Although the EU is an important market for energy resources from the region and a major player in economic development as well as civil conflict management, it is not an important player in relation to security. So far, the EU has neither shown the ambition nor created the institutional or material conditions to play a real role in the greater Black Sea and Caspian Sea region. This makes it all the more important to stop avoiding a strategic debate on the importance of the region for European security in the light of the war.

Brussels has attempted to improve the region’s connectivity with the EU with major infrastructure projects since the 1990s under the Trans-European Networks program. At the same time, major infrastructure projects such as the Nabucco gas pipeline have failed, and geo-economically important projects such as the deep-sea port of Anaklia on Georgia’s Black Sea coast have not received the necessary support.

This requires ambitious projects for the construction of infrastructure and transit capacities between the Caspian and Black Seas to Europe. Going forward, this also includes the development of an infrastructure for alternative energy sources such as wind, solar, and hydrogen, which have enormous potential both in Turkey and in the South Caucasus.
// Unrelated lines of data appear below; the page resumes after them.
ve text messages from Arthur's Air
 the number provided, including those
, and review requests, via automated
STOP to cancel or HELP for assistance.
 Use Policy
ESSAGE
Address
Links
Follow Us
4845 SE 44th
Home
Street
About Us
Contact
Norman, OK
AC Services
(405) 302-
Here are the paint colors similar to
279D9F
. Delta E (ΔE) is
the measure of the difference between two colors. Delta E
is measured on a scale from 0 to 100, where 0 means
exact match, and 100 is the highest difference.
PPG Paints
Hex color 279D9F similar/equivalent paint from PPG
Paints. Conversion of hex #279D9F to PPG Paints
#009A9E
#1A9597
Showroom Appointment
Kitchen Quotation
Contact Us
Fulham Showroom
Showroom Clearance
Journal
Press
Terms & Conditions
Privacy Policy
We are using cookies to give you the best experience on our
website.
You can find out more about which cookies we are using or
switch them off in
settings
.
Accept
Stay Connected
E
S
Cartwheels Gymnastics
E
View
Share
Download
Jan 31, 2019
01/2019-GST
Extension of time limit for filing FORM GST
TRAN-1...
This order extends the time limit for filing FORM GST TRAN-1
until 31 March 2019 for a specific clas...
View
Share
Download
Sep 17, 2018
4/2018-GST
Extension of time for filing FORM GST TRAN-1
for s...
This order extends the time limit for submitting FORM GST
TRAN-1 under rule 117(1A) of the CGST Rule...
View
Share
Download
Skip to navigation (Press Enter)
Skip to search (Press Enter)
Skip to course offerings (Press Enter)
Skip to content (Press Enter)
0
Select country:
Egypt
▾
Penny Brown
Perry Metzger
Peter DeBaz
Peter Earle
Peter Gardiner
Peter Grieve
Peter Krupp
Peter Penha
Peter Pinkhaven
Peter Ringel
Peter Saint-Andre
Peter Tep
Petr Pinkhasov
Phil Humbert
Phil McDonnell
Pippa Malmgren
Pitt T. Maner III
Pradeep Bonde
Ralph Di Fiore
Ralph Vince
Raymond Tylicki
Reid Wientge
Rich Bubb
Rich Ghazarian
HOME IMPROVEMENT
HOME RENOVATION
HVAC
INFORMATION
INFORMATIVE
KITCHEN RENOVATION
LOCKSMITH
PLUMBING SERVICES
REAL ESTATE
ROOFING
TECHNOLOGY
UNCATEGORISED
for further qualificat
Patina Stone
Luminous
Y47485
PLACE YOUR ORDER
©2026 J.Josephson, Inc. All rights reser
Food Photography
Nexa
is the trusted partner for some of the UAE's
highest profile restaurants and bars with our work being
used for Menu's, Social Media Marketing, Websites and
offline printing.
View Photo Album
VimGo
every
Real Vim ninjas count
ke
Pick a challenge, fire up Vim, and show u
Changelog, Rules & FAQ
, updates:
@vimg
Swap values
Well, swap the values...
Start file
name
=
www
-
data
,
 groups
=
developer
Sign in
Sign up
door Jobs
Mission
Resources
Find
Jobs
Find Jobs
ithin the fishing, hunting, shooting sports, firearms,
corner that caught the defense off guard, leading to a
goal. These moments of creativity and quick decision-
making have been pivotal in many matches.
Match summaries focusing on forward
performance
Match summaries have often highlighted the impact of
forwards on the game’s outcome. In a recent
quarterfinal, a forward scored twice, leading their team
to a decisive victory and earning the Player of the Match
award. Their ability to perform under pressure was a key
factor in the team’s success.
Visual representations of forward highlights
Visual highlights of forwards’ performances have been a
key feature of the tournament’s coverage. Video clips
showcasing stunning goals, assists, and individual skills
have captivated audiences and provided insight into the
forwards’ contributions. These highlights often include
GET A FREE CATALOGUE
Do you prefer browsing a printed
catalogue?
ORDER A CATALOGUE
This would make countries like Turkey and Armenia less dependent on gas supplies from Russia, and allow Azerbaijan to diversify its economy away from oil and gas exports. Azerbaijan itself can supply only small amounts of additional gas to the European market in the short term. But Baku is ready to channel more gas from Central Asia through the South Caucasus Pipeline toward Europe.

Relevant funds from the EU and European financial institutions are flowing into individual countries in the region without these investments being combined with an overall strategy for the entire region. Russia’s weakness will lead to a further disintegration of the post-Soviet space, with new orders emerging in Central Asia, the South Caucasus, and Eastern Europe. If the EU does not upgrade its policy toward these regions, other country will shape their future. In contrast to Central Asia, China has not yet prioritized the Black Sea region within its Belt and Road Initiative. Nonetheless, the EU will have to find answers to China’s growing economic influence there in the medium term. Individual initiatives such as Eastern Partnership, the Black Sea Synergy, the Central Asia Strategy, the Connectivity Strategy, and Trans-European Networks need an update should therefore be combined into an overall strategy for the greater Black and Caspian Sea region. In this context, the integration of states such as Ukraine, Moldova, and Georgia into the EU is just as important as improving relations with Turkey as a key country in the region.      

Stefan Meister is head of the International Order and Democracy Program at the German Council on Foreign Relations (DGAP).